> _Working data_:
┌──
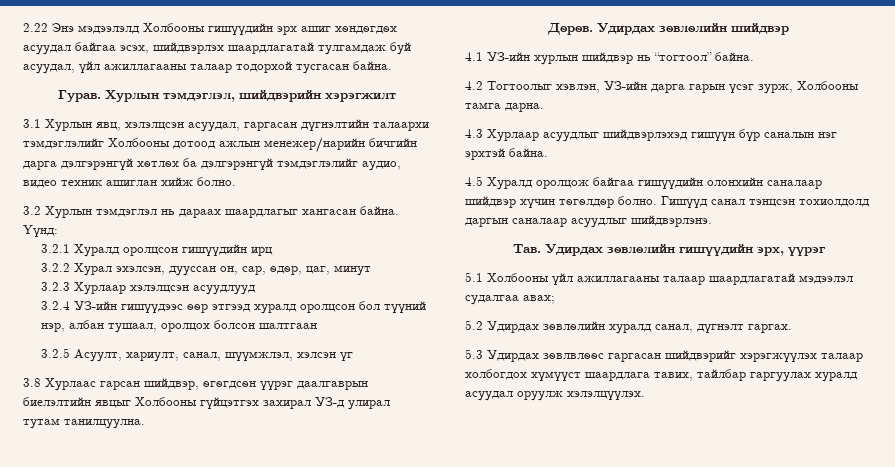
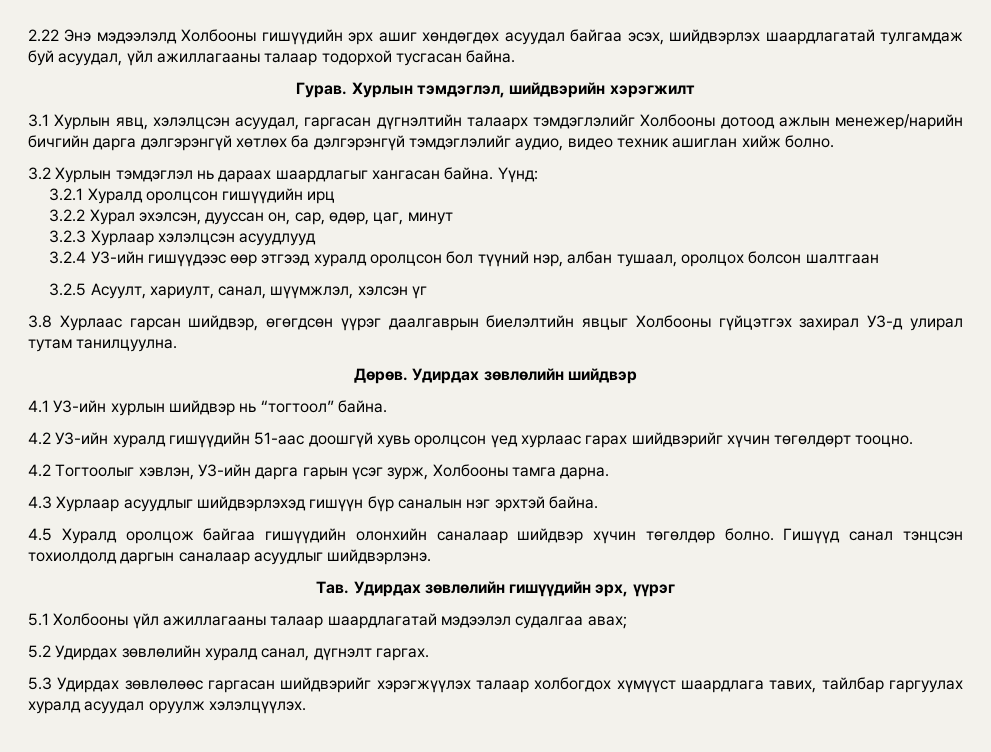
[373,122,429,131] талаархи -> [466,117,528,130] талаарх
(754, 56) none -> [28,432,914,448] // 4.2 УЗ-ийн хуралд гишүүдийн 51-аас доошгүй хувь оролцсон үед хурлаас гарах шийдвэрийг хүчин төгөлдөрт тооцно.
[543,353,604,359] зөвлвлөөс -> [124,680,203,690] зөвлөлөөс

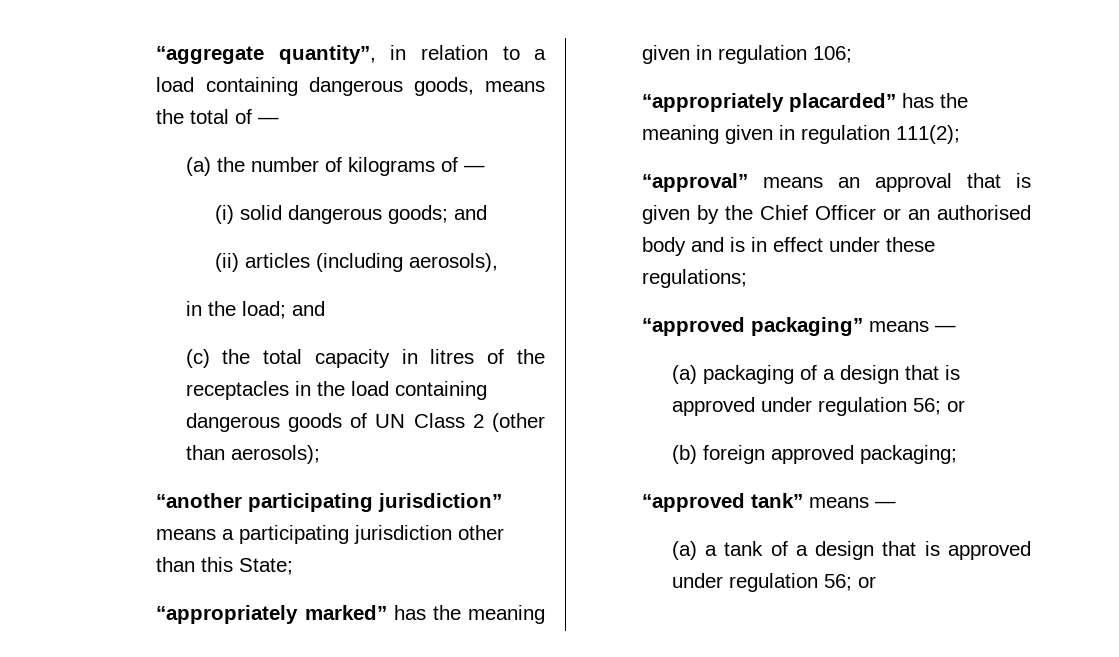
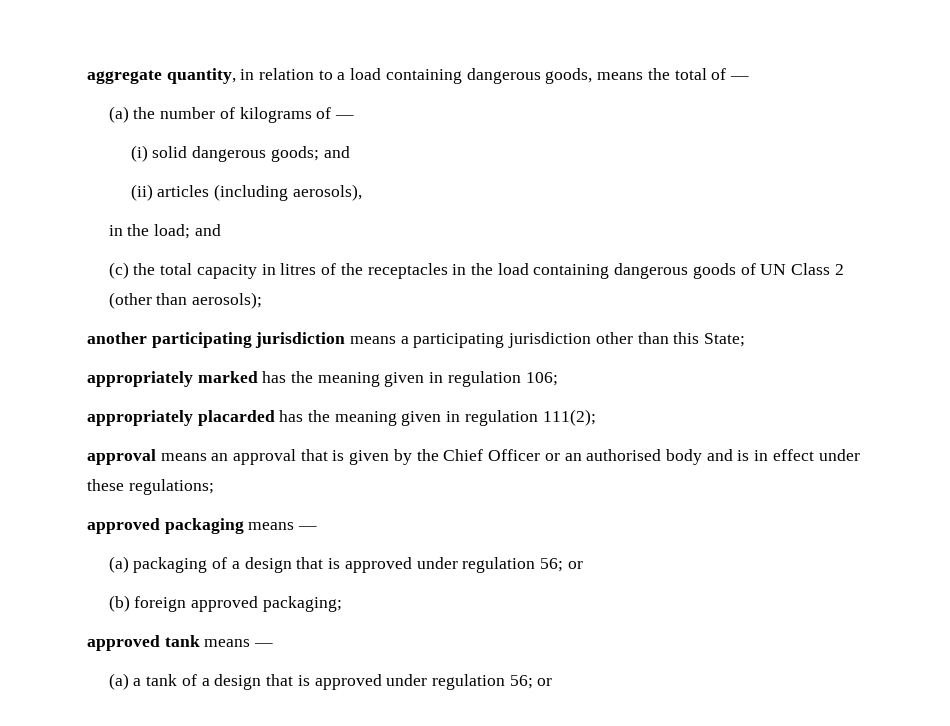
[156,45,376,64] “aggregate quantity”, -> [86,68,236,84] aggregate quantity,
[156,493,503,512] “another participating jurisdiction” -> [86,332,346,348] another participating jurisdiction
[156,605,387,624] “appropriately marked” -> [86,371,258,387] appropriately marked
[642,93,897,112] “appropriately placarded” -> [86,410,275,426] appropriately placarded
[642,173,749,192] “approval” -> [86,449,156,465] approval
[642,317,864,336] “approved packaging” -> [86,518,244,534] approved packaging
[642,493,804,512] “approved tank” -> [86,635,200,651] approved tank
└──
> _Aim of the exercise_:
Set out every record exactly, images excluded.

> _The completed task_:
[373,122,429,131] талаархи -> [466,117,528,130] талаарх
(754, 56) none -> [28,432,914,448] // 4.2 УЗ-ийн хуралд гишүүдийн 51-аас доошгүй хувь оролцсон үед хурлаас гарах шийдвэрийг хүчин төгөлдөрт тооцно.
[543,353,604,359] зөвлвлөөс -> [124,680,203,690] зөвлөлөөс

[156,45,376,64] “aggregate quantity”, -> [86,68,236,84] aggregate quantity,
[156,493,503,512] “another participating jurisdiction” -> [86,332,346,348] another participating jurisdiction
[156,605,387,624] “appropriately marked” -> [86,371,258,387] appropriately marked
[642,93,897,112] “appropriately placarded” -> [86,410,275,426] appropriately placarded
[642,173,749,192] “approval” -> [86,449,156,465] approval
[642,317,864,336] “approved packaging” -> [86,518,244,534] approved packaging
[642,493,804,512] “approved tank” -> [86,635,200,651] approved tank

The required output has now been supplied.